The Holy Trinity Context
Audemars Piguet is often grouped with Patek Philippe and Vacheron Constantin as the 'Holy Trinity' of Swiss watchmaking prestige — a collector shorthand for the three manufactures considered to represent the pinnacle of the Swiss traditional fine watch market. The grouping reflects shared characteristics: private or family ownership, long history, in-house manufacture movements, and consistently high auction results. The 'Holy Trinity' designation is not official and is occasionally disputed — A. Lange & Söhne, Roger Dubuis, and Philippe Dufour have arguments for inclusion or adjacency. The three manufactures are legitimate competitors at the same tier of the market, producing watches across overlapping price points.
Sources & further reading (3)
- encyclopedia — accessed 2026-05-07
- encyclopedia — accessed 2026-05-07
- watch-reference — accessed 2026-05-07
Frequently asked questions
Why is Audemars Piguet located in Le Brassus rather than Geneva?
Audemars Piguet was founded in Le Brassus because both founders were from watchmaking families in the Vallée de Joux. The valley had a century-long tradition of high-complication movement production before AP's founding in 1875. The manufacture has remained in Le Brassus continuously — its main manufacture and registered offices are there, and the location is central to its identity.

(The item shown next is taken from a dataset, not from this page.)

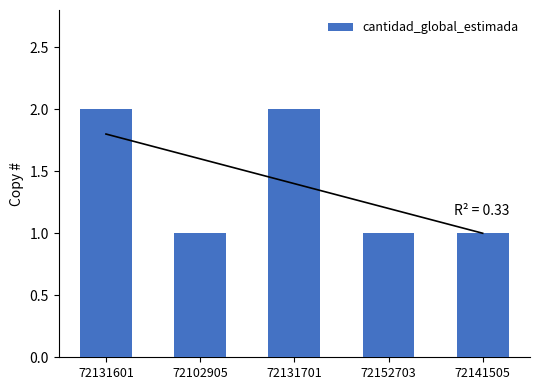

What is the approximate value at 72131701?

2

Geneva-based manufactures (Patek Philippe, Vacheron Constantin, Cartier) have a different cultural and commercial history — the Geneva market was more focused on retail and export, while the Vallée de Joux developed as a production centre.
What is the most complicated Audemars Piguet ever made?
The most complicated Audemars Piguet reference is the Grande Complication reference 25643, a pocket watch completed in 1921 with 30 complications including perpetual calendar, minute repeater, and split-seconds chronograph. In wristwatch form, the most complicated AP is typically cited as the Royal Oak Concept Supersonnerie (2015) or the Grande Complication references in the current catalogue. The Supersonnerie incorporated a new approach to the acoustic chamber for the minute repeater, achieved a very high volume striking mechanism in a wristwatch case.
Is Gerald Genta still associated with Audemars Piguet?
Gerald Genta (1931–2011) was a freelance designer who designed the Royal Oak for Audemars Piguet in 1972 and the Nautilus for Patek Philippe in 1976, among other watches. He was not an Audemars Piguet employee — he was an independent designer contracted for the Royal Oak project. Genta subsequently founded his own watch brand (Gérald Genta, now owned by Bulgari/LVMH) and designed many watches for other manufactures. His relationship with Audemars Piguet was one of design commission rather than employment, and he had no ongoing affiliation with AP after the Royal Oak's launch.